> **Exercise instructions**: Using the records below, repeat exactly the lines from the one holding "A standard electrical" through the one holding "Leveling the Refrigerator", both ends included, and no others.

[Extracted page text data]

=======

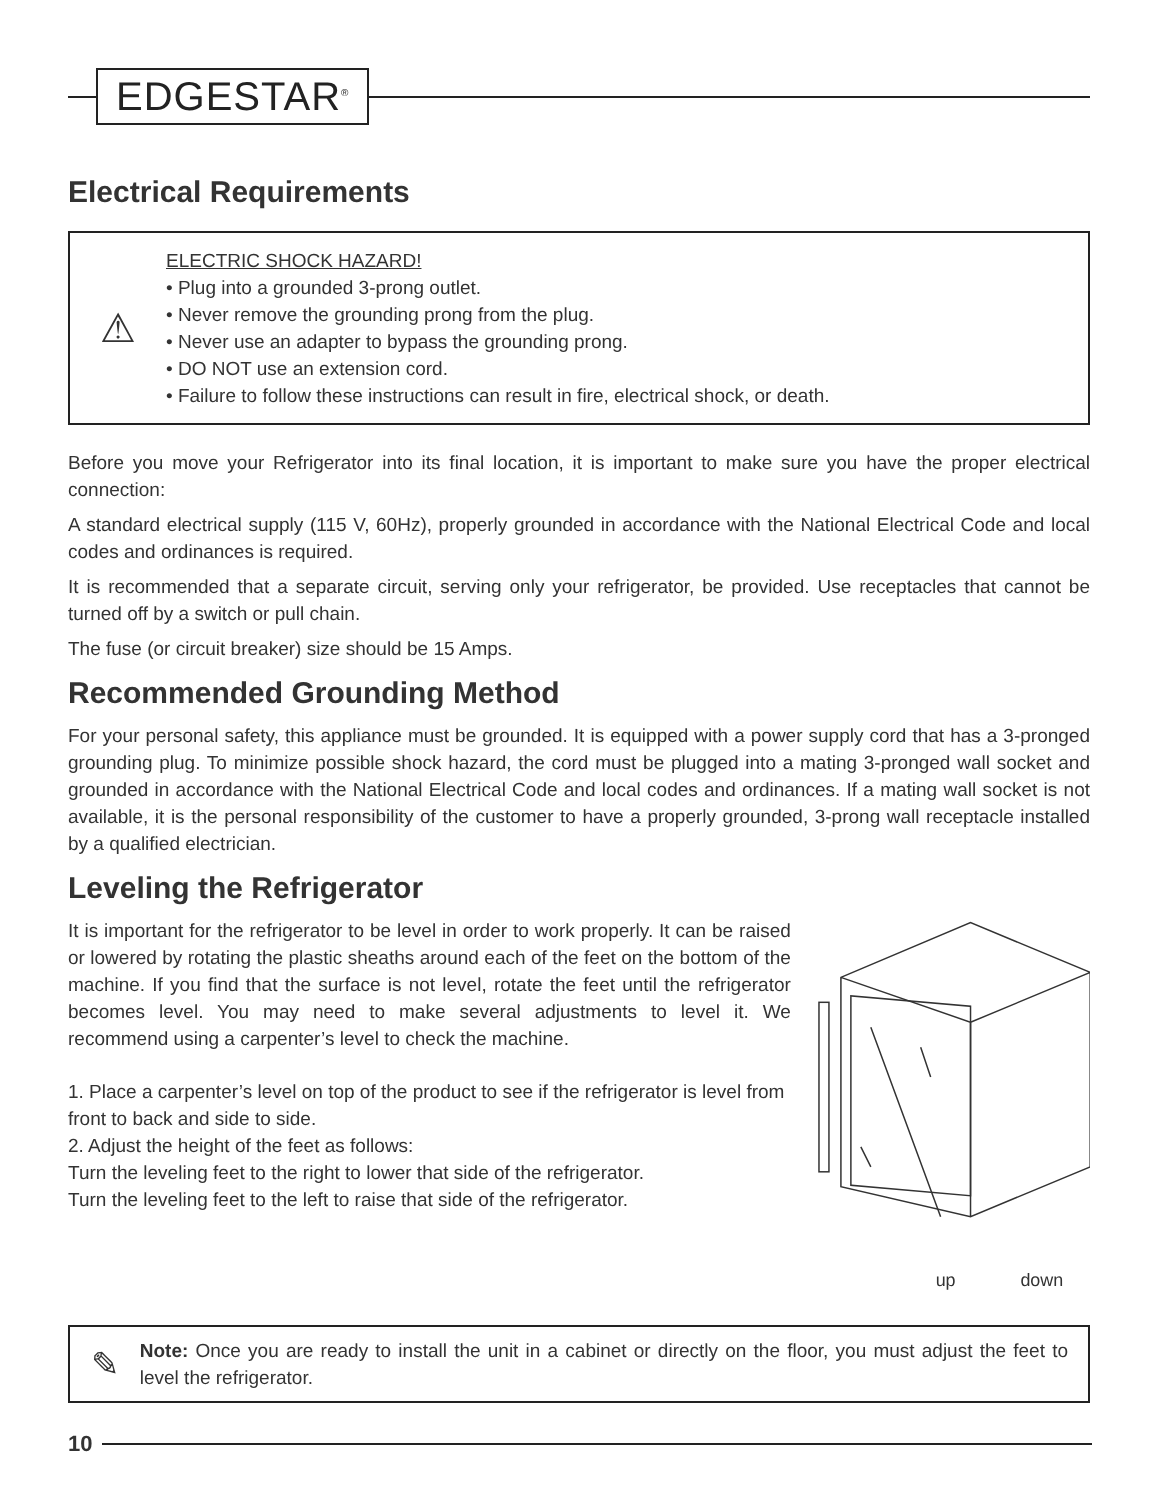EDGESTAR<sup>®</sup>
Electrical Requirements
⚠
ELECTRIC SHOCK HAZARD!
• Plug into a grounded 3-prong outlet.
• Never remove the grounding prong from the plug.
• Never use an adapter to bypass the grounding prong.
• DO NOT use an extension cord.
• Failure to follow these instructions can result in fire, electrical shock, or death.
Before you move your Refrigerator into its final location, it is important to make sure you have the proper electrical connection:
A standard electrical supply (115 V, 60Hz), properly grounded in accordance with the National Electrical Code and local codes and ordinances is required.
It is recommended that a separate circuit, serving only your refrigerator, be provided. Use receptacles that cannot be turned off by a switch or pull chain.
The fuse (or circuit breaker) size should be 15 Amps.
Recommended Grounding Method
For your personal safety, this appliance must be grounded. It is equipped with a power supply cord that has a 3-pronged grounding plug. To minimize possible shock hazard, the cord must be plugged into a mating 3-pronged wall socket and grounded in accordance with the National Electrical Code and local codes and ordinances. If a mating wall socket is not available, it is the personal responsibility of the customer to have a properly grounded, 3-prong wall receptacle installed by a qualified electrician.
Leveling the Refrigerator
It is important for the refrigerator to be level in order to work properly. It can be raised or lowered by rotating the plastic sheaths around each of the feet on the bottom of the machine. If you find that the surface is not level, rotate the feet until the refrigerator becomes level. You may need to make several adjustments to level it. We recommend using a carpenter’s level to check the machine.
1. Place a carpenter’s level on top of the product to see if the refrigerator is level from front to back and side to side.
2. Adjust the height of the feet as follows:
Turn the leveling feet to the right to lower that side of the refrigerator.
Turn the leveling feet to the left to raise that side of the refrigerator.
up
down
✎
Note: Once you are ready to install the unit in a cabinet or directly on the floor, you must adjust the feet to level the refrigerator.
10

=======

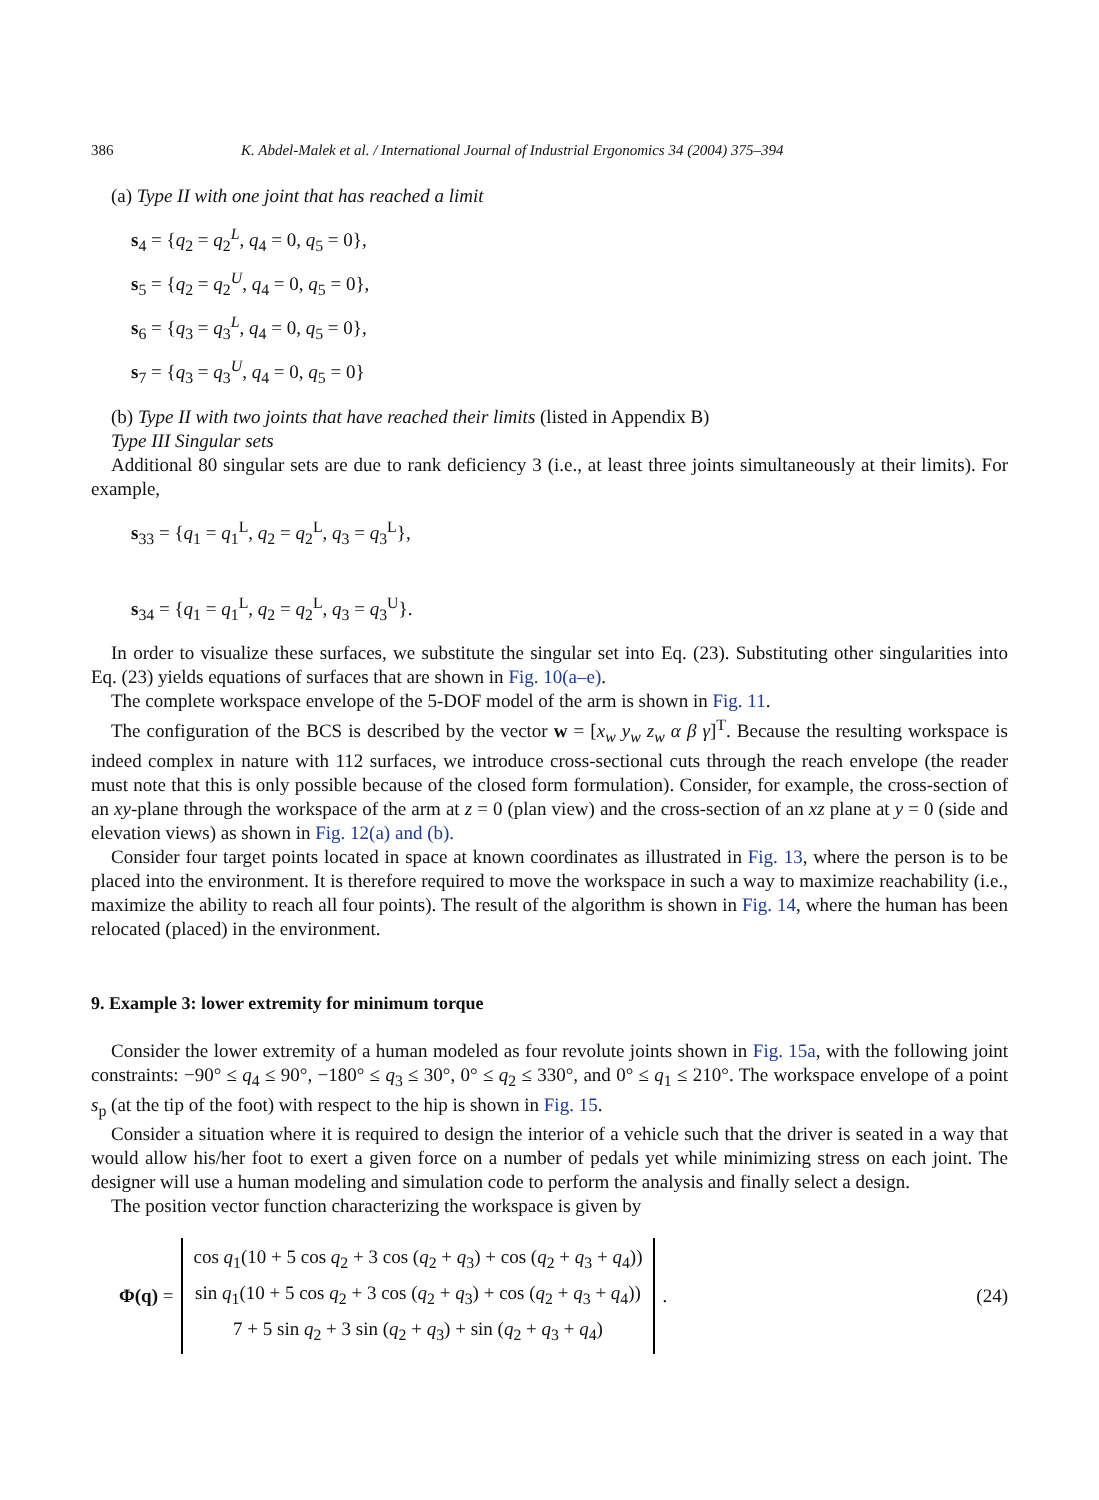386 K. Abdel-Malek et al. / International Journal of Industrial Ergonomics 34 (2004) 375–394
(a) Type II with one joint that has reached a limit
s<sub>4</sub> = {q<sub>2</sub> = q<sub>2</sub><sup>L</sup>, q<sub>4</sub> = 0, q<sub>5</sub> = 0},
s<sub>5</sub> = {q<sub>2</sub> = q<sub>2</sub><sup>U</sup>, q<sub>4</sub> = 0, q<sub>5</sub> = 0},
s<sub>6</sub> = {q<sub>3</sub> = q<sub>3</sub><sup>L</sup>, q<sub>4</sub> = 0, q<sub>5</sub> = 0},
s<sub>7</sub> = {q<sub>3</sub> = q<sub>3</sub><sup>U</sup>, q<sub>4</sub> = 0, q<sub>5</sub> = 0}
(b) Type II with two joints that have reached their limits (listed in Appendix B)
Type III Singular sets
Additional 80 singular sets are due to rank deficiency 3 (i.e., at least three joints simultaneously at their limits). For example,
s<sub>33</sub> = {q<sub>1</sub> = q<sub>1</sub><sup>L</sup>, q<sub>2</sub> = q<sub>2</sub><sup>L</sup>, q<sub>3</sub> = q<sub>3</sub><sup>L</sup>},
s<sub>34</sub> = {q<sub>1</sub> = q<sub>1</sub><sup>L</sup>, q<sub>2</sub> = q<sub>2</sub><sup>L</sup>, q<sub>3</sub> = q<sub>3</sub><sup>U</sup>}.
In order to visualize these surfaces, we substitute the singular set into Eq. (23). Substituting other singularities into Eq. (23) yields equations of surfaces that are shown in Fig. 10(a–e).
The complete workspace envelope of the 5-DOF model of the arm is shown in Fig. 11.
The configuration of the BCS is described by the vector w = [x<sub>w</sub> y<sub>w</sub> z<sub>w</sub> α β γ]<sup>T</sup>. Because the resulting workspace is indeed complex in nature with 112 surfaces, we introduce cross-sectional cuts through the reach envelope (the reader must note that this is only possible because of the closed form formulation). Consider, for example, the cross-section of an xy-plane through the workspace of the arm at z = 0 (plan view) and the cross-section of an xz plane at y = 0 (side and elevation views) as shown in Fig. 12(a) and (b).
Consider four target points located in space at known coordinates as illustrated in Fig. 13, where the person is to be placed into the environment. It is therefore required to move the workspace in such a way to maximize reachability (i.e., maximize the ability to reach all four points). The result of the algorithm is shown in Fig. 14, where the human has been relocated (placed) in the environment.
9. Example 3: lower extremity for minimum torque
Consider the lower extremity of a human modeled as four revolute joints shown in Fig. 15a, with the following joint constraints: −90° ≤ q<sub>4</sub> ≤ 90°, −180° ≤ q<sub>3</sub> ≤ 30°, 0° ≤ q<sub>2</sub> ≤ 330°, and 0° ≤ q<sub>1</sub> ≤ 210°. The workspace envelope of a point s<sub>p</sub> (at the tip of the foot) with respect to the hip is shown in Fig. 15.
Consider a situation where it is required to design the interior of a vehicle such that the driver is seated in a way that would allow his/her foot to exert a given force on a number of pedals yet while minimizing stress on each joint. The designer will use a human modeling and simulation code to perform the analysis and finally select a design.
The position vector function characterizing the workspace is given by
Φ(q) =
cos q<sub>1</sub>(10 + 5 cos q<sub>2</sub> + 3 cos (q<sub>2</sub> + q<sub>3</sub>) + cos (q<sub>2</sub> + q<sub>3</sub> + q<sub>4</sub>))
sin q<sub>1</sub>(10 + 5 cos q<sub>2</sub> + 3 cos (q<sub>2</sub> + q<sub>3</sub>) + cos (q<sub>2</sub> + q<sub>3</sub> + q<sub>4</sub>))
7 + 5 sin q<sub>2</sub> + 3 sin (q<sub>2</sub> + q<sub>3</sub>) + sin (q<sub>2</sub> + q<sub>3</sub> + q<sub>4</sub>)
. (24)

=======

> **Output**:
A standard electrical supply (115 V, 60Hz), properly grounded in accordance with the National Electrical Code and local codes and ordinances is required.
It is recommended that a separate circuit, serving only your refrigerator, be provided. Use receptacles that cannot be turned off by a switch or pull chain.
The fuse (or circuit breaker) size should be 15 Amps.
Recommended Grounding Method
For your personal safety, this appliance must be grounded. It is equipped with a power supply cord that has a 3-pronged grounding plug. To minimize possible shock hazard, the cord must be plugged into a mating 3-pronged wall socket and grounded in accordance with the National Electrical Code and local codes and ordinances. If a mating wall socket is not available, it is the personal responsibility of the customer to have a properly grounded, 3-prong wall receptacle installed by a qualified electrician.
Leveling the Refrigerator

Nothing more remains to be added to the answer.